Credit: Reuters/Khaled Abdullah
CAIRO |
Sat Dec 15, 2012 1:27am EST
CAIRO (Reuters) - Egyptians voted on Saturday in a referendum on a new constitution shaped by Islamist allies of Egypt's President Mohamed Mursi and which his liberal rivals say deepens divisions in the nation.
Soldiers joined police outside polling stations to secure the vote after deadly protests. Demonstrations erupted last month after Mursi issued a decree expanding his powers and then fast-tracked the draft constitution through an assembly dominated by his Muslim Brotherhood and its allies.
"The sheikhs told us to say 'yes' and I have read the constitution and I liked it," said Adel Imam, a 53-year-old queuing to vote in a Cairo suburb. "The president's authorities are less than before.

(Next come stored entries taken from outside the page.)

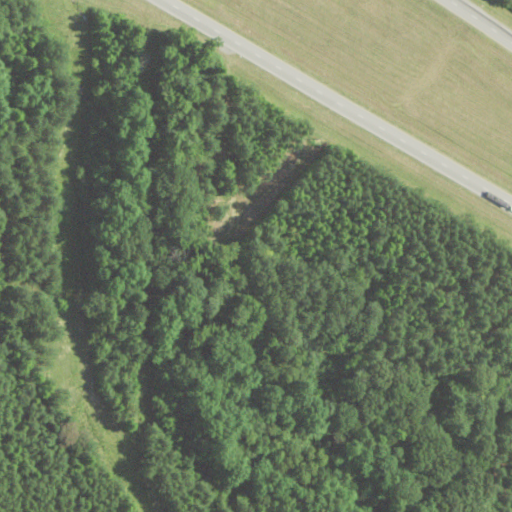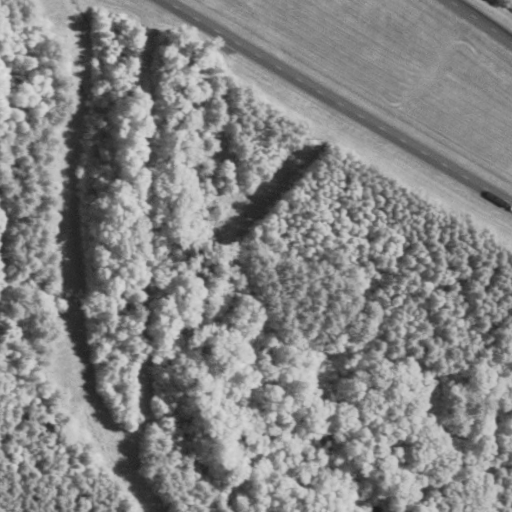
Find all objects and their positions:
road: (479, 22)
road: (335, 102)
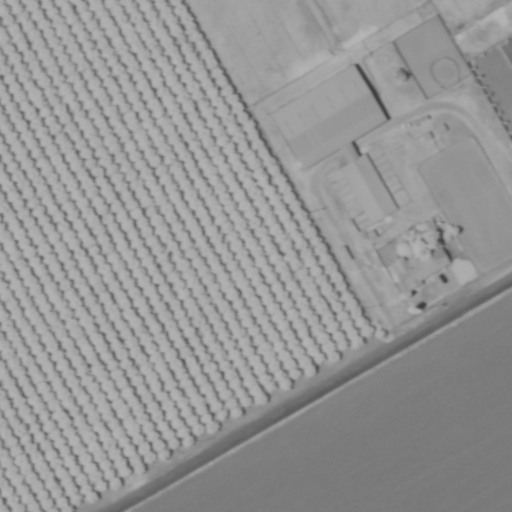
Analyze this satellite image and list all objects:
building: (336, 136)
crop: (255, 255)
building: (420, 268)
road: (312, 396)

He can't be a dictator."
A coalition of leftists, socialists, Christians, who make up about 10 percent of Egypt's 83 million people, and more liberal-minded Muslims accuse Mursi of pushing through a document that does not reflect Egypt's diversity.

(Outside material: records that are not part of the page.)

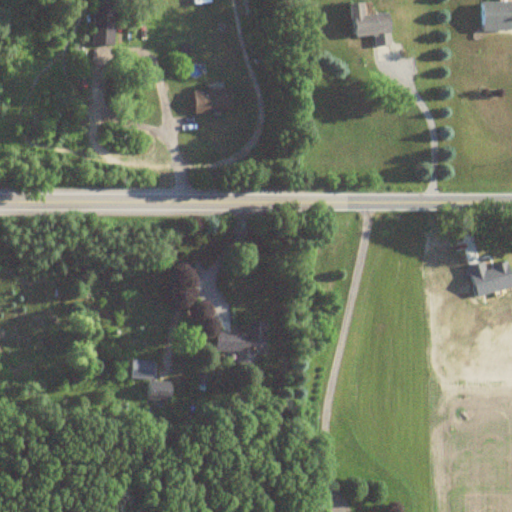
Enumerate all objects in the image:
building: (494, 16)
building: (99, 23)
building: (363, 26)
road: (134, 50)
building: (207, 101)
road: (429, 132)
road: (255, 204)
building: (240, 343)
road: (337, 351)
crop: (437, 367)
building: (138, 370)
building: (155, 392)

"I voted 'no' to the constitution out of patriotic duty. The constitution does not represent all Egyptians," said Michael Nour, a 45-year-old Christian school teacher in Alexandria, Egypt's second-biggest city.

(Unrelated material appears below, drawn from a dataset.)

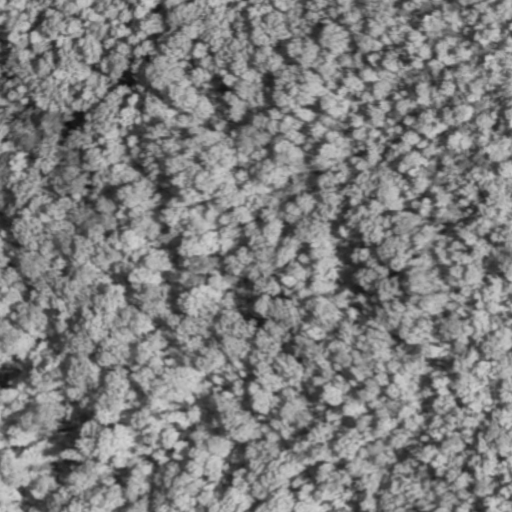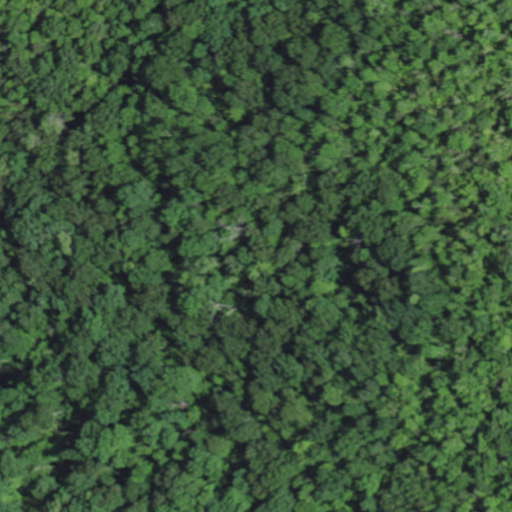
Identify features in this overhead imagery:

Voters were allowed to cast "yes" or "no" ballots from 8 a.m. (0600 GMT) until 7 p.m. (1700 GMT), but the deadline could be extended depending on turnout.
The vote has been split into two rounds, each covering different regions with the second next week, because not enough judges agreed to oversee the ballot.
There were queues of several dozen people outside some polling stations in Cairo and elsewhere as voting began. The first round covers about 26 million of Egypt's 51 million eligible voters. The next round is on December 22.